Exercise description ▸
In your copy, reproduce each entry exactly and include no picture.

Data excerpts ▸
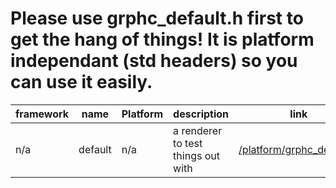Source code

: <h1> Please use grphc_default.h first to get the hang of things! It is platform independant (std headers) so you can use it easily. </h1>





<!-- if you have no framework or platform just put n/a -->
| framework | name | Platform | description | link |
| --------- | ---- | -------- | ----------- | ---- |
| n/a     | default | n/a | a renderer to test things out with | [/platform/grphc_default.h](https://github.com/wellsilver/graphics/blob/main/platform/grphc_default.h) |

Reply to the exercise ▸
Source code

: <h1> Please use grphc_default.h first to get the hang of things! It is platform independant (std headers) so you can use it easily. </h1>





<!-- if you have no framework or platform just put n/a -->
| framework | name | Platform | description | link |
| --------- | ---- | -------- | ----------- | ---- |
| n/a     | default | n/a | a renderer to test things out with | [/platform/grphc_default.h](https://github.com/wellsilver/graphics/blob/main/platform/grphc_default.h) |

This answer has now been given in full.